Als Sofie eine unbegründete Beschwerde von einem Angehörigen einer älteren Person erhält, beginnt eine schwierige Zeit, in der ihre Fürsorge sowohl für die älteren Menschen als auch für ihre Tochter auf die Probe gestellt wird.

„Großes Drama im Kleinen“

„Berlingske“ vergibt fünf von sechs Sternen und schreibt, der Film treffe „mit den kleinsten Gesten der Welt direkt ins Herz“.

„Wenn man ältere Angehörige hat, kommt man unweigerlich ins Grübeln, wie es ihnen wohl wirklich geht, während man den Film sieht. Tatsächlich verspricht man sich wahrscheinlich auch, sie künftig etwas öfter zu besuchen“, schreibt der Kritiker von „Berlingske“.

„Kristeligt Dagblad“ vergibt vier von sechs Sternen und schreibt, dass die „Nähe im Film vollkommen“ sei.

„Dass Petersens Filme so gut funktionieren, liegt an seinem unbedingten Glauben daran, dass selbst im Kleinen ein großes Drama steckt“.

„Petersens Filmsprache ist wortkarg, langsam und vollkommen naturalistisch. Vordergründig könnten seine Filme vielleicht langweilig klingen: ein Landwirtschaftsdrama, ein Trauerdrama und ein Altenpflegedrama auf breitem Sønderjysk. Aber sie sind alles andere als das, denn ihre Nähe ist vollkommen“, schreibt die Kritikerin der Zeitung.

„Geht unter die Haut“

Auch „Nordschleswiger“-Lokalredakteurin Brigitta Lassen ist von „Hjem Kære Hjem“ begeistert.

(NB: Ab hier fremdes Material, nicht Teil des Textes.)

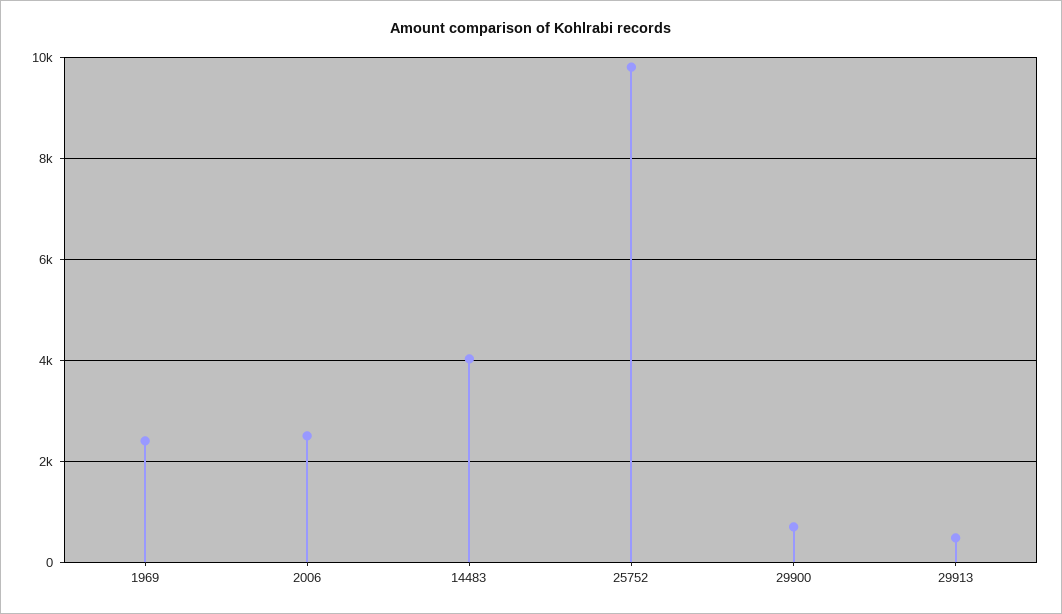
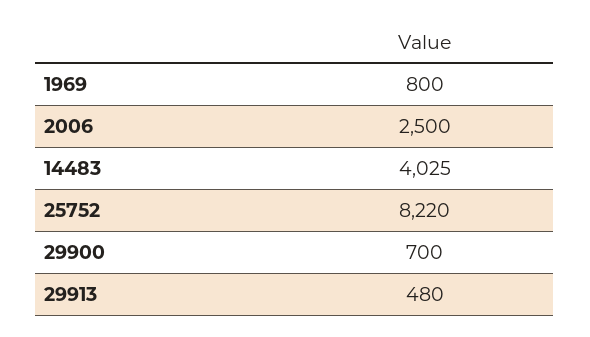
1969: 2400 -> 800
25752: 9800 -> 8220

„Frelle Petersen, sein Filmteam und seine Darstellenden haben einen starken und unter die Haut gehenden Film gedreht, in dem sich der eine oder andere fragen wird, ob man diese Arbeitsbedingungen den Beschäftigten und den auf Hilfe angewiesenen Menschen bieten kann“, schreibt sie.

Auch wenn ursprünglich von einer Trilogie die Rede gewesen ist, schließt der Regisseur nicht aus, noch weitere „synnejyske“ Filme zu drehen.